New York’ta başlayan İşgal Hareketi bütün Amerika’ya yayıldı. Şu anda bin 400 İşgal kampı bulunuyor. İşgal hareketi siyasi sürecin dışında kalmayı tercih eden, lider seçmeyi ve kendine bir amaç belirlemeyi reddeden bir hareket. Bazı protestocular ve siyasi gözlemcilerse İşgal hareketinin değişim getirmek istiyorsa daha resmi bir kimliğe bürünmesi gerektiği görüşünde. Ancak hareket, Amerika’daki siyasi ortamı alışılmadık yollardan değiştiriyor.
Geçtiğimiz günlerde 2 bin hemşire Beyaz Saray yakınında İşgal DC hareketine katıldı. Hemşireler hisse ticaretinin vergilendirilmesini, altyapı istihdamı ve bazı hizmetlerin arttırılmasını istiyor. Başkan Obama buna karşı olduğu için de göstericiler Maliye Bakanı Timothy Geithner’i alaya alıyor.

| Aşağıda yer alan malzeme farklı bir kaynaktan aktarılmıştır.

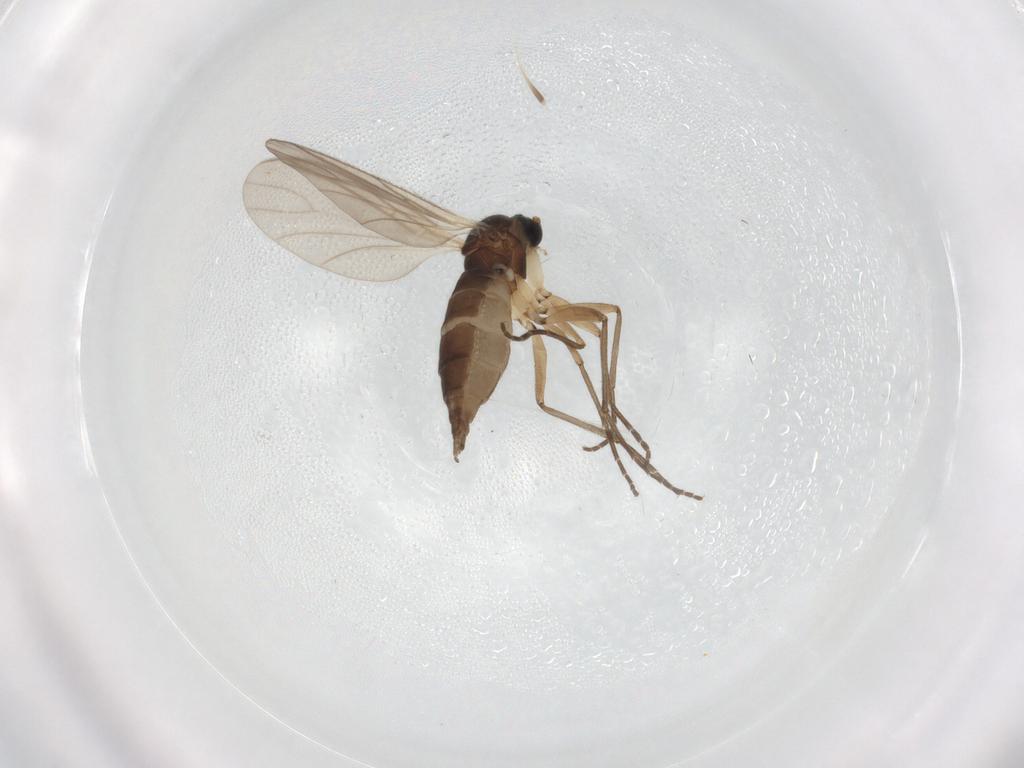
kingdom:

Tüketici hakları savunucusu Ralph Nader, hareketin siyasetçileri fazla etkilemediği görüşünde:
”Kongre sanki sokaklarda hiçbirşey olmuyormuş gibi kendi işine bakıyor. Ancak İşgal hareketi yakında milletvekillerinin kendi eyaletlerindeki bürolarını işgal edecek. Belki o zaman mesajı alırlar.”
İşgal protestocuları, gerçek değişim getirmediğine inandıkları geleneksel siyasi sürecin dışında kalma konusunda kararlı. Hareket, mesajını halka doğruda iletmeyi amaçlıyor. Ekonomik Politika Enstitüsü’nden Karen Conner, hareketin ülkedeki siyasi havayı değiştirmeye başladığını söylüyor:
”Büyük gazetelerin İşgal hareketinin mesajlarını almaya başlaması, hareketle ilgili haberlerin ön sayfalarda yer alması, konuya başyazılarda yer verilmesi son derece umut verici.”
Bazı uzmanlar İşgal’in, son iki yıldır etkili olan Çay Partisi’nin büyük hükümetin ülkeyi iflasa sürüklediği mesajının yerini aldığı görüşünde. John Cavanagh Politika Araştırmaları Enstitüsü Başkanı. Cavanagh şunları söylüyor:
”Ülkenin iflas ettiğini, devletin halkın büyük çoğunluğu için işlevini yitirdiğini, eşitsizlik ve adaletsizliğin hüküm sürdüğünü görüyoruz. Böyle bir gidişi değiştirirseniz toplumda herkes etkilenir.”
Cavanagh, kısa süre önce büyük bir bankanın bankamatik kartlarına aylık ücret koyma kararını hatırlatıyor. Öfkeli müşterilerin tepkisi üzerine banka karardan vazgeçmişti. Uzman şöyle konuşuyor:
”Protestoları gören bankalar harekete geçti. Bankacılık dünyasında şu anda protestocuları defetmek için ne yapılması gerektiği konusunda birçok tartışma sürüyor.”
Göstericiler kararlı. Bunlardan biri de New Yorklu Michael Berkson. Berkson şunları söylüyor:
”Çoğunluk sıkıntı çekiyor. Bu insanlara yardım edilmeli. Wall Street’in parası buna yeter. Mali vergi sadece çoğunluğa yardım etmekle, altyapı harcamalarını karşılamakla kalmayacak, açgözlülüğe de gem vuracak.”
Protestocular Cumhuriyetçi başkan adaylarının kampanya bürolarını işgal etmeyi planladıklarını söylüyor. Bahar ayları için de büyük planları var. Amaçları siyasetçilere siyasi sistemin dışından baskı uygulamak.